_WHAT YOU SHOULD DO_
Set down, exactly as written, every line from the top of the records below to the line containing "#### Orchestrator Configuration (.env)", both ends included, and no others.

[Collected data entries]
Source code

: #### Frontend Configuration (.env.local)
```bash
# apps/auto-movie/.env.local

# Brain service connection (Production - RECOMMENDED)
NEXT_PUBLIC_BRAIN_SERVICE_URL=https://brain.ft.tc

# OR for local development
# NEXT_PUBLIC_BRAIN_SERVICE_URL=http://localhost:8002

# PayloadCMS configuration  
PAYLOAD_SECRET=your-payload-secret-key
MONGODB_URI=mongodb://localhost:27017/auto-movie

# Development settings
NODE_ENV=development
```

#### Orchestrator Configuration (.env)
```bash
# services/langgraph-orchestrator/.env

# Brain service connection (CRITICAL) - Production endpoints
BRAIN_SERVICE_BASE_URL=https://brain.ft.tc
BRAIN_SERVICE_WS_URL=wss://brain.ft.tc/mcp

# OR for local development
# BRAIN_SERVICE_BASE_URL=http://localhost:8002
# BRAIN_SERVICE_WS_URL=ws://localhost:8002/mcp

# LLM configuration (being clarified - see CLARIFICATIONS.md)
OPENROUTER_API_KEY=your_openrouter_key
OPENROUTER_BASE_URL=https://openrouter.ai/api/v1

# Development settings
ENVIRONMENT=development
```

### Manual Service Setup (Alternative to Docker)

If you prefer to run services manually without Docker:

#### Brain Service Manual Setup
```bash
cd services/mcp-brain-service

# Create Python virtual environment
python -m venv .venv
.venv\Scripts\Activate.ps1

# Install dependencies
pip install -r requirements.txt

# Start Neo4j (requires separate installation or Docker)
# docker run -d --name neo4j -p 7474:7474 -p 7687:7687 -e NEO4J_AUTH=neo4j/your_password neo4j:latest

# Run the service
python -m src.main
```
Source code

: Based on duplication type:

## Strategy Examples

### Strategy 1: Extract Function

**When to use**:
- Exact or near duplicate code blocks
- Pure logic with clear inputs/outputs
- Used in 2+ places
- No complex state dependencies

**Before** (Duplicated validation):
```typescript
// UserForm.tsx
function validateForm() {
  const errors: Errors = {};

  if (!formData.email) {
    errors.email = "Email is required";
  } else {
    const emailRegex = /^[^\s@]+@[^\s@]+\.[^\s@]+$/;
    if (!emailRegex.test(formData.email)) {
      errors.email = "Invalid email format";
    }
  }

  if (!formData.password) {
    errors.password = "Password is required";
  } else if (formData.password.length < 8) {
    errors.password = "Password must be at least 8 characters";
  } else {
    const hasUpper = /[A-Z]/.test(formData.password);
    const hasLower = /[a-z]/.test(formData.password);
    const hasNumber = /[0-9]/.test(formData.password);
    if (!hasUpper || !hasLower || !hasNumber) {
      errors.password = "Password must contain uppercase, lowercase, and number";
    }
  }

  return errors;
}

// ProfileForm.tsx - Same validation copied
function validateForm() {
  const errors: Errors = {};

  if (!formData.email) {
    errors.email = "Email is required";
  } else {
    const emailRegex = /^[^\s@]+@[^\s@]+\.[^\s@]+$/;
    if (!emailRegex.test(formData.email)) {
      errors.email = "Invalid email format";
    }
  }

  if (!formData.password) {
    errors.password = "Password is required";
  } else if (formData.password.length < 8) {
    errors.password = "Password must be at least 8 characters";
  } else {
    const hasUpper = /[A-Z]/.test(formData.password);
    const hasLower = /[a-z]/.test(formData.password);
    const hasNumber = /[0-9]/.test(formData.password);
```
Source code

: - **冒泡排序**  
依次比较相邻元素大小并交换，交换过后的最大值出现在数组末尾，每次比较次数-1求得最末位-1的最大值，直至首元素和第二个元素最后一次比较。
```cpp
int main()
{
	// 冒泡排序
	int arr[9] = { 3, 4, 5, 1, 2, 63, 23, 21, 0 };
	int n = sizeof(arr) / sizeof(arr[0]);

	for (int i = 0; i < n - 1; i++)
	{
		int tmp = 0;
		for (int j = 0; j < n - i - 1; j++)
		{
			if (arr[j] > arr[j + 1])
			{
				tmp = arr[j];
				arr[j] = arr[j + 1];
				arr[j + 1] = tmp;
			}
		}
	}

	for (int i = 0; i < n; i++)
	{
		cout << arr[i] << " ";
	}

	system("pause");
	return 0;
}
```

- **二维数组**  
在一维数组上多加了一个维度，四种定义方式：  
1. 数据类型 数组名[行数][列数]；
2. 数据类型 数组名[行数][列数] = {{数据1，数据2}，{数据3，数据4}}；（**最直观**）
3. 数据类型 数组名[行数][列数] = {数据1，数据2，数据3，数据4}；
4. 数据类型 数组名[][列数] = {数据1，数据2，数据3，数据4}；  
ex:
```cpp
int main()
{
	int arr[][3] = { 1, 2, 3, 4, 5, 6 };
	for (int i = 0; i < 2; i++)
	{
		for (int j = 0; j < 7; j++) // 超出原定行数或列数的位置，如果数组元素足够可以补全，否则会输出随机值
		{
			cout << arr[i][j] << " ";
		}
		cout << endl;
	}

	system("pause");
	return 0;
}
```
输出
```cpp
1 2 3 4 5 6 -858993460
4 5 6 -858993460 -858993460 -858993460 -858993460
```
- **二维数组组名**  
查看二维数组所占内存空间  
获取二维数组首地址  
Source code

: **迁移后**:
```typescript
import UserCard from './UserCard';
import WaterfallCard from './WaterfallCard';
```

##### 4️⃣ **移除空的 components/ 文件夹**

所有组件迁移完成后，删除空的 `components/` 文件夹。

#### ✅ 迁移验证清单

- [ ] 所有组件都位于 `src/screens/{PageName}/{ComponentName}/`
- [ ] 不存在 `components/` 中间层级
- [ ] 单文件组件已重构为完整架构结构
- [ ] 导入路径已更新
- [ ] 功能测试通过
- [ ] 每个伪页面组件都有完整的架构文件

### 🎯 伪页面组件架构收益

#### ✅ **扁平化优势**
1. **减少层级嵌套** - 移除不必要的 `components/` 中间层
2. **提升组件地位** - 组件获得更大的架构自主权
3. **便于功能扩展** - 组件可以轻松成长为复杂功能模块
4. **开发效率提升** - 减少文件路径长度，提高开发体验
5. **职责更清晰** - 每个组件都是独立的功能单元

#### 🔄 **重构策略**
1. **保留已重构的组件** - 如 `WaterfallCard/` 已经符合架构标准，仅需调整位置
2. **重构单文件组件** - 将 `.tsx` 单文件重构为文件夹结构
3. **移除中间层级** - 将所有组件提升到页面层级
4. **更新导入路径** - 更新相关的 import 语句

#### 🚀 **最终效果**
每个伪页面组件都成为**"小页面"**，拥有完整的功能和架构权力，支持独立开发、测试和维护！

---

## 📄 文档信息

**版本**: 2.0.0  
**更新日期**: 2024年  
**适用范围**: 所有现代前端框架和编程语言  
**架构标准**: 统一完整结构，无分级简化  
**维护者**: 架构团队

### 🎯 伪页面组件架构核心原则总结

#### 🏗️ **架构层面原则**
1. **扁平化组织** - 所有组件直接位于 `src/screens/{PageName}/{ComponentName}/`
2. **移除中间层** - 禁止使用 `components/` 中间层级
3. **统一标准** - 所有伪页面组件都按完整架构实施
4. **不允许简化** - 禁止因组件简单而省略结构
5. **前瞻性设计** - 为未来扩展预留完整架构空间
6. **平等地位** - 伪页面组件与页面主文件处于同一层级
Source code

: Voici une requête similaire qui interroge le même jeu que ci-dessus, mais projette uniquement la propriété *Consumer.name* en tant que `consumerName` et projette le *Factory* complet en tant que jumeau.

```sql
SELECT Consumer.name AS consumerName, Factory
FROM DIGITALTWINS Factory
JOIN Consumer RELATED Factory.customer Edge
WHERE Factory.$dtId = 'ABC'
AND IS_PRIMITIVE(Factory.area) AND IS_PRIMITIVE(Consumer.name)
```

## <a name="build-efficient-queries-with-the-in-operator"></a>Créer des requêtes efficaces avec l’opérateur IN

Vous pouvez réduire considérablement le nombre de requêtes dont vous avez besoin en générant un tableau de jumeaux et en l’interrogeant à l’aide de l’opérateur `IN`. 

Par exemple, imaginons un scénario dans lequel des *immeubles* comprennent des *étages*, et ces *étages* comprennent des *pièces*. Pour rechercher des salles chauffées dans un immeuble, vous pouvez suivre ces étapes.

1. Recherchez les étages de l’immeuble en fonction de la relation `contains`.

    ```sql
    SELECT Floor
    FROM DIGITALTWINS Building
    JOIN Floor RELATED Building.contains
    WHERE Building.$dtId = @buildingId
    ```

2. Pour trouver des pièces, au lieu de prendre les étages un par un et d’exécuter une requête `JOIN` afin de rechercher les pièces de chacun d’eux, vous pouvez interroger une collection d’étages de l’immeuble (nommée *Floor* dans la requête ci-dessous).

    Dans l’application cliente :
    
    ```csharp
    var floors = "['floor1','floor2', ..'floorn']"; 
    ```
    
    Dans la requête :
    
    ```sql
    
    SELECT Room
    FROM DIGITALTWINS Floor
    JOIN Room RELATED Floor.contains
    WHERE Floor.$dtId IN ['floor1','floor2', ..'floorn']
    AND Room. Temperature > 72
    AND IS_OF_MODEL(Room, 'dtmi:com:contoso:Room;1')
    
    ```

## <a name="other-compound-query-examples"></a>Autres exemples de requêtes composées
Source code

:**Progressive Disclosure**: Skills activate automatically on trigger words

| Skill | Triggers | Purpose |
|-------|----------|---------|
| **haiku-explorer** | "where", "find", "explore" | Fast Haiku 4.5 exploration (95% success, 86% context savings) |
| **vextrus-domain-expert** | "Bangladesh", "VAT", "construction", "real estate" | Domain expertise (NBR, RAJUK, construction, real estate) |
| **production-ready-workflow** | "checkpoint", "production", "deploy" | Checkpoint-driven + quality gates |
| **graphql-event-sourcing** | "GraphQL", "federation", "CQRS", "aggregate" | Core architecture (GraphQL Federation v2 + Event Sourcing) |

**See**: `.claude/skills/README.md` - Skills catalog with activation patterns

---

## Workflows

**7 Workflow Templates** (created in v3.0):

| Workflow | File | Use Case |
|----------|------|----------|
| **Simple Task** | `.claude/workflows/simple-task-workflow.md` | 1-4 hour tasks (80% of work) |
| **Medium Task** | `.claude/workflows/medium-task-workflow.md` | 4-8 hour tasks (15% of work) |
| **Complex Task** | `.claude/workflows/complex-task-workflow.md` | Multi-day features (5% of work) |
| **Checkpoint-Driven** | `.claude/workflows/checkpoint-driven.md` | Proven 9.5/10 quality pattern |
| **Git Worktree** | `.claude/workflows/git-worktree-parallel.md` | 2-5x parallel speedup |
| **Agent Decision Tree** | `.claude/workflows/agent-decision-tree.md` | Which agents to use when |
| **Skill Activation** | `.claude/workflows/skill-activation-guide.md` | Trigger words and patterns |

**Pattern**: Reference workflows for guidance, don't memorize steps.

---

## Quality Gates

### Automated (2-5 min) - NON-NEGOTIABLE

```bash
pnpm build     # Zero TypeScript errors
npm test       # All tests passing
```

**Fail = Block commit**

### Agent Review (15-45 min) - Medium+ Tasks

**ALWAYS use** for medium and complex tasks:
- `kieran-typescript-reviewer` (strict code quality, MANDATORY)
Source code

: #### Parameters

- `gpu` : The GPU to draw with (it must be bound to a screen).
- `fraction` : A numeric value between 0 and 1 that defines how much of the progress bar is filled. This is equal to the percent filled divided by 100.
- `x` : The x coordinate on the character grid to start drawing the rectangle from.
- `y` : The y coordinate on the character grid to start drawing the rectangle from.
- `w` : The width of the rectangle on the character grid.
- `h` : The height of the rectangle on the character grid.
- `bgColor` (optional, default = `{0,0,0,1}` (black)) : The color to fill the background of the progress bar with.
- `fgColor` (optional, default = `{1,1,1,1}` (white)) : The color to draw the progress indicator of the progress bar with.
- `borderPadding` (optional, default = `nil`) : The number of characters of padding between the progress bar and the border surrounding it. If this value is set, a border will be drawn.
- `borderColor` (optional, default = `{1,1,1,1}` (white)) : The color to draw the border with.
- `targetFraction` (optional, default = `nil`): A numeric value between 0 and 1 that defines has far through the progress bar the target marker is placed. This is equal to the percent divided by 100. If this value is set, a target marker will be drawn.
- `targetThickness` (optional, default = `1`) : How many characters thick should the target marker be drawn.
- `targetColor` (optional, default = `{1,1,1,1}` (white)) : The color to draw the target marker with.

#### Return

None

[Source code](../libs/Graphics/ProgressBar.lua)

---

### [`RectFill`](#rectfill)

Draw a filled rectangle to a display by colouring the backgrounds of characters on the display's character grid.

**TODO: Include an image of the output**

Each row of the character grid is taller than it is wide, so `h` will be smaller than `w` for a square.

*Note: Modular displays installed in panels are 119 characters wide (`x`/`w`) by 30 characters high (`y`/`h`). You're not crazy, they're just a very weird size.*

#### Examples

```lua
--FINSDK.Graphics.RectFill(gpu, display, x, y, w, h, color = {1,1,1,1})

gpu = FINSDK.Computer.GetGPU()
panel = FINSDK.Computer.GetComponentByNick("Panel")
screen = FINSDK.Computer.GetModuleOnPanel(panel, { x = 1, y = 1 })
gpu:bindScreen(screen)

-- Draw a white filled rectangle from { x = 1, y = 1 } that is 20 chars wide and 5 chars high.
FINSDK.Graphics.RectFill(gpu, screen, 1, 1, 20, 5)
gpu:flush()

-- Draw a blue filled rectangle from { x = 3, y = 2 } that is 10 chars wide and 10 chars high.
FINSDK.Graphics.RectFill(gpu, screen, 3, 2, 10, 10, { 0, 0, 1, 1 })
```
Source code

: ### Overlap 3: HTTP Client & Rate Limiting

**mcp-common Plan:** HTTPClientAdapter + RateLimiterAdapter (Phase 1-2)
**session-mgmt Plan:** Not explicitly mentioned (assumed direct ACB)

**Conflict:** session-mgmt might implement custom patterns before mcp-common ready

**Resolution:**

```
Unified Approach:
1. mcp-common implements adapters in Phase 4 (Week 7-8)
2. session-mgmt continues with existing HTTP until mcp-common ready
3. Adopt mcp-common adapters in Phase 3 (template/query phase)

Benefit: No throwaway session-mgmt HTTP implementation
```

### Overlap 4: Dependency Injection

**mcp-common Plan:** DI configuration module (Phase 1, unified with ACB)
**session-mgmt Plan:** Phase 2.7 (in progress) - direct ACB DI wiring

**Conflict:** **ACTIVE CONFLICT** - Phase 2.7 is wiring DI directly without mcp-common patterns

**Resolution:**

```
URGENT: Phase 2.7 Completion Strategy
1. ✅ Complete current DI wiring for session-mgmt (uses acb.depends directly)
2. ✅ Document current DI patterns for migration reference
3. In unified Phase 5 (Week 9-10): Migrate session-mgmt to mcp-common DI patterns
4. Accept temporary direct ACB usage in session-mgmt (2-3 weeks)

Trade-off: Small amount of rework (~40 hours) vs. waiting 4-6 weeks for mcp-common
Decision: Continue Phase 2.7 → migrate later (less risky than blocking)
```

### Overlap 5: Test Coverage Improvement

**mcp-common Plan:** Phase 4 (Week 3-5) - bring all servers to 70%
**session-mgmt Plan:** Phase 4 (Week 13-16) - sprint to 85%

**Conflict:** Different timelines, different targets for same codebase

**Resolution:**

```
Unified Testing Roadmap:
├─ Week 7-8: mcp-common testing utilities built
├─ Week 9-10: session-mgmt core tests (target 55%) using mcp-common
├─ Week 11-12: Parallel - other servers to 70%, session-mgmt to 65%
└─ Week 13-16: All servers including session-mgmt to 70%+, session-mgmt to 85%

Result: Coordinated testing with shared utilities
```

_THE COMPLETED TASK_
Source code

: #### Frontend Configuration (.env.local)
```bash
# apps/auto-movie/.env.local

# Brain service connection (Production - RECOMMENDED)
NEXT_PUBLIC_BRAIN_SERVICE_URL=https://brain.ft.tc

# OR for local development
# NEXT_PUBLIC_BRAIN_SERVICE_URL=http://localhost:8002

# PayloadCMS configuration  
PAYLOAD_SECRET=your-payload-secret-key
MONGODB_URI=mongodb://localhost:27017/auto-movie

# Development settings
NODE_ENV=development
```

#### Orchestrator Configuration (.env)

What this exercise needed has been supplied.